Some Things I Remember

Written By: Bernard Casserly

I am in the backyard. I am six years old and my dad is painting a bunch of buoys so that they look like shark heads. He gives each buoy a big, red mouth, white teeth, and a pair of yellow eyes.

“Why are you doing that?” I ask him.

“To scare away the seagulls,” he explains.

“Does that really work?”

“I don’t know. I hope so. Damned seagulls.”

My dad’s name is Joel. He has a mustache and always wears a hat. He is a commercial fishing boat captain in Montauk, New York. He longlines for tilefish. It is not an easy job. He works hard for his money all year long.

My dad goes out to sea for ten days at a time, sometimes longer. Ten days seems like a long time when you are six years old. Sometimes I stare out the front door of our house and wonder where he has gone. What is he doing out there in the middle of the ocean? What is it like? I don’t know. I have never gone on a trip with him. I am too little. I have seen some pictures though. In one picture, my dad is standing on top of a huge, dead whale. The dead whale is just floating out there in the middle of the ocean, like a desert island. In another picture, my dad is standing on the deck of the boat, and everything is covered in pale, white ice. He has a shovel and he’s smacking the ice to break it. He looks cold.

My dad’s boat is called the Restless. It is dark green. It is always covered in bird poop. He docks it at the town dock in Montauk, with the rest of the commercial boats. I hang out at the dock a lot. I watch the forklift load huge pallets of fish onto a tractor-trailer. The fish are going to New York City. I’ve never been to New York City. I picture people in buildings eating fish that my dad caught. Do they like the fish? Do they think the fish is tasty? I turn away from the forklift and walk to the end of the dock. I look at the draggers with their big, silent nets. Seagulls are cackling. Everything smells like salt.

My dad always brings home fish for us to eat, whatever fish is left when he’s sold all the rest. I like to watch when he fillets the fish. He always knows just where to cut. My dad likes fish, but he doesn’t like fishing, because it means that he has to kill fish, lots and lots of fish. It makes him sad, but it’s his job. He has to put food on the table is what he says.

Sometimes, my dad keeps little fish as pets on the boat. Once, he caught two chain dogfish and kept them in a bucket in the wheelhouse. By the end of the trip he had trained them to do tricks. He’d tap on the side of the bucket, and the little dogfish would swim up to the top of the bucket and roll over, and he’d scratch their pale, white bellies.

Sometimes I go with my dad to the boat so he can get everything ready for his next trip. I sit in the wheelhouse while he works on the engine. He usually makes some Tang for me to drink. I like Tang. There is lots of Tang on the boat, lots of food in little pouches, kind of like astronaut food. Sometimes I think my dad is like an astronaut. He’s always out there in middle of the ocean, and there’s no way to talk to him except a satellite phone that you’re only supposed to use if it’s an emergency. It feels like he might as well be in outer space.

My dad takes me down to see the engine room sometimes. The engine room is under the deck. You have to climb down a little ladder, and then open a big, metal door to get inside. The engine is humongous. I have to wear earmuffs because the engine is so loud. It smells like burning diesel. The engine shakes my tiny body. Being in the engine room makes me feel like a little boat in the middle of an ocean, like something very small floating in the middle of a swirling bigness.

There are four men on my dad’s crew. They all have funny nicknames like Glimpy, No-Neck Kevin, and Bo-Bo. Bo-Bo is one of my dad’s best friends. He has long blonde hair, faded green tattoos, and he always wears a bandanna. He only has seven fingers. He lost the other ones in an accident on the boat. He keeps his fingers in a jar on a shelf in his living room. Sometimes I go to his house with my dad to see the jar of fingers. I don’t think the fingers are weird. My dad is friends with lots of people who are missing fingers. It’s just something that happens. Sometimes fisherman don’t have fingers.
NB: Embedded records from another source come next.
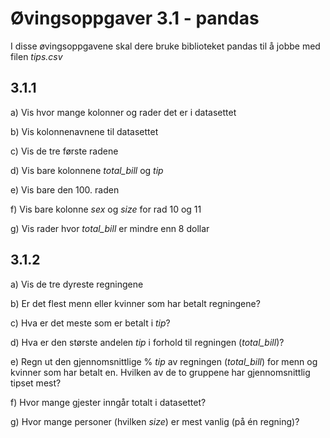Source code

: # Øvingsoppgaver 3.1 - pandas
I disse øvingsoppgavene skal dere bruke biblioteket pandas til å jobbe med filen *tips.csv*

## 3.1.1
a) Vis hvor mange kolonner og rader det er i datasettet

b) Vis kolonnenavnene til datasettet

c) Vis de tre første radene

d) Vis bare kolonnene *total_bill* og *tip*

e) Vis bare den 100. raden

f) Vis bare kolonne *sex* og *size* for rad 10 og 11

g) Vis rader hvor *total_bill* er mindre enn 8 dollar

## 3.1.2
a) Vis de tre dyreste regningene

b) Er det flest menn eller kvinner som har betalt regningene?

c) Hva er det meste som er betalt i *tip*?

d) Hva er den største andelen *tip* i forhold til regningen (*total_bill*)?

e) Regn ut den gjennomsnittlige % *tip* av regningen (*total_bill*) for menn og kvinner som har betalt en. Hvilken av de to gruppene har gjennomsnittlig tipset mest?

f) Hvor mange gjester inngår totalt i datasettet?

g) Hvor mange personer (hvilken *size*) er mest vanlig (på én regning)?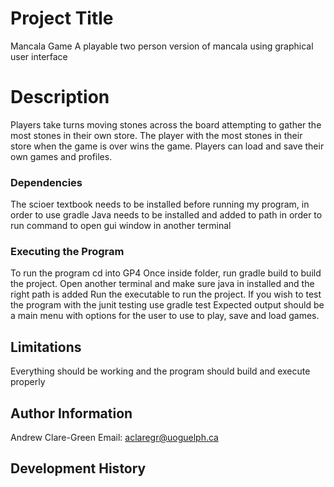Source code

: # Project Title

Mancala Game
A playable two person version of mancala using graphical user interface

# Description

Players take turns moving stones across the board attempting to gather the most stones in their own store. The player with the most stones in their store when the game is over wins the game. Players can load and save their own games and profiles.
### Dependencies

The scioer textbook needs to be installed before running my program, in order to use gradle
Java needs to be installed and added to path in order to run command to open gui window in another terminal

### Executing the Program

To run the program cd into GP4
Once inside folder, run gradle build to build the project.
Open another terminal and make sure java in installed and the right path is added
Run the executable to run the project.
If you wish to test the program with the junit testing use gradle test
Expected output should be a main menu with options for the user to use to play, save and load games.

## Limitations

Everything should be working and the program should build and execute properly

## Author Information

Andrew Clare-Green
Email: aclaregr@uoguelph.ca

## Development History

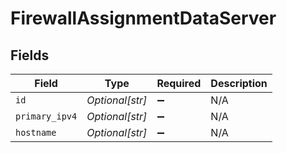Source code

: # FirewallAssignmentDataServer


## Fields

| Field              | Type               | Required           | Description        |
| ------------------ | ------------------ | ------------------ | ------------------ |
| `id`               | *Optional[str]*    | :heavy_minus_sign: | N/A                |
| `primary_ipv4`     | *Optional[str]*    | :heavy_minus_sign: | N/A                |
| `hostname`         | *Optional[str]*    | :heavy_minus_sign: | N/A                |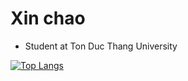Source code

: # Xin chao

- Student at Ton Duc Thang University

[![Top Langs](https://github-readme-stats.vercel.app/api/top-langs/?username=baorlys&layout=compact)](https://github.com/anuraghazra/github-readme-stats)
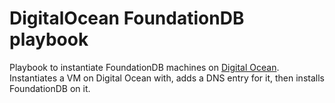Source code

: DigitalOcean FoundationDB playbook
==================================

Playbook to instantiate FoundationDB machines on [Digital Ocean](http://digitalocean.com/). Instantiates a VM on Digital Ocean with, adds a DNS entry for it, then installs FoundationDB on it.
Sometimes accidents happen.

I remember one time my dad had to get on a little plane and fly up to Rhode Island. His friend Chris Schumann was in the hospital there. Schumann works on my dad’s crew sometimes. My dad looked very worried before he left. My mom said that Schumann had gotten hit by a very big wave on the last trip. She said he was hurt very badly. The Coast Guard had to come get him with a helicopter and take him to the hospital. It must have been very scary.
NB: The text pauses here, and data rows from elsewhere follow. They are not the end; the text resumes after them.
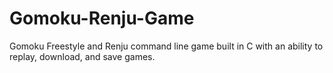 # Gomoku-Renju-Game
Gomoku Freestyle and Renju command line game built in C with an ability to replay, download, and save games.
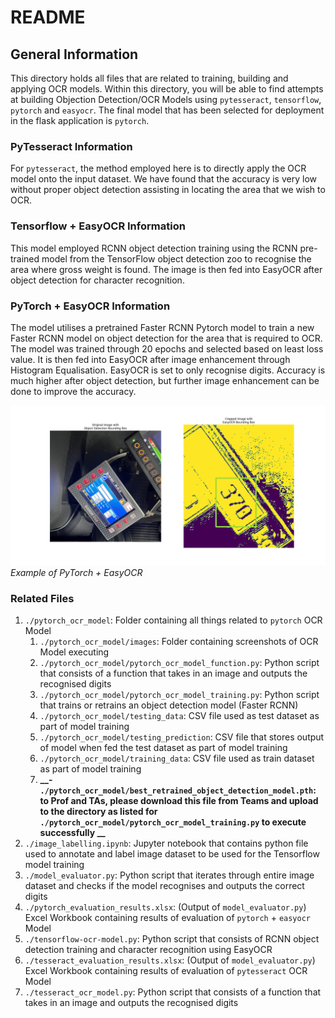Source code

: # README

## General Information
This directory holds all files that are related to training, building and applying OCR models. Within this directory, you will be able to find attempts at building Objection Detection/OCR Models using `pytesseract`, `tensorflow`, `pytorch` and `easyocr`. The final model that has been selected for deployment in the flask application is `pytorch`. 

### PyTesseract Information
For `pytesseract`, the method employed here is to directly apply the OCR model onto the input dataset. We have found that the accuracy is very low without proper object detection assisting in locating the area that we wish to OCR.

### Tensorflow + EasyOCR Information
This model employed RCNN object detection training using the RCNN pre-trained model from the TensorFlow object detection zoo to recognise the area where gross weight is found. The image is then fed into EasyOCR after object detection for character recognition. 

### PyTorch + EasyOCR Information
The model utilises a pretrained Faster RCNN Pytorch model to train a new Faster RCNN model on object detection for the area that is required to OCR. The model was trained through 20 epochs and selected based on least loss value. It is then fed into EasyOCR after image enhancement through Histogram Equalisation. EasyOCR is set to only recognise digits. Accuracy is much higher after object detection, but further image enhancement can be done to improve the accuracy.

![OCR Example](./pytorch_ocr_model/images/pytorch_easyocr_example.png "Example of PyTorch + EasyOCR")*Example of PyTorch + EasyOCR*

### Related Files
1. `./pytorch_ocr_model`: Folder containing all things related to `pytorch` OCR Model
    1. `./pytorch_ocr_model/images`: Folder containing screenshots of OCR Model executing
    2. `./pytorch_ocr_model/pytorch_ocr_model_function.py`: Python script that consists of a function that takes in an image and outputs the recognised digits
    3. `./pytorch_ocr_model/pytorch_ocr_model_training.py`: Python script that trains or retrains an object detection model (Faster RCNN)
    4. `./pytorch_ocr_model/testing_data`: CSV file used as test dataset as part of model training
    5. `./pytorch_ocr_model/testing_prediction`: CSV file that stores output of model when fed the test dataset as part of model training
    6. `./pytorch_ocr_model/training_data`: CSV file used as train dataset as part of model training
    7. **__- `./pytorch_ocr_model/best_retrained_object_detection_model.pth`: to Prof and TAs, please download this file from Teams and upload to the directory as listed for `./pytorch_ocr_model/pytorch_ocr_model_training.py` to execute successfully __**
2. `./image_labelling.ipynb`: Jupyter notebook that contains python file used to annotate and label image dataset to be used for the Tensorflow model training
3. `./model_evaluator.py`: Python script that iterates through entire image dataset and checks if the model recognises and outputs the correct digits
4. `./pytorch_evaluation_results.xlsx`: (Output of `model_evaluator.py`) Excel Workbook containing results of evaluation of `pytorch` + `easyocr` Model
5. `./tensorflow-ocr-model.py`: Python script that consists of RCNN object detection training and character recognition using EasyOCR
6. `./tesseract_evaluation_results.xlsx`: (Output of `model_evaluator.py`) Excel Workbook containing results of evaluation of `pytesseract` OCR Model
7. `./tesseract_ocr_model.py`: Python script that consists of a function that takes in an image and outputs the recognised digits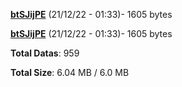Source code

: [**btSJijPE**](/data/btSJijPE.txt) (21/12/22 - 01:33)- 1605 bytes

[**btSJijPE**](/data/btSJijPE.txt) (21/12/22 - 01:33)- 1605 bytes

**Total Datas**: 959

**Total Size**: 6.04 MB / 6.0 MB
Sometimes my mom takes me to the jetty down by Gosman’s to watch my dad leave for his trips. It is always very early in the morning. The sun is a little red smear in the corner of the sky. The rest of the sky is dark and filled with stars. We watch as my dad’s big, steel boat slips out past the jetty and into the churning ocean. My mom waves goodbye. I wave goodbye too. We watch the boat get smaller and smaller until it is so small that it isn’t there anymore. Then we get into our car and go home.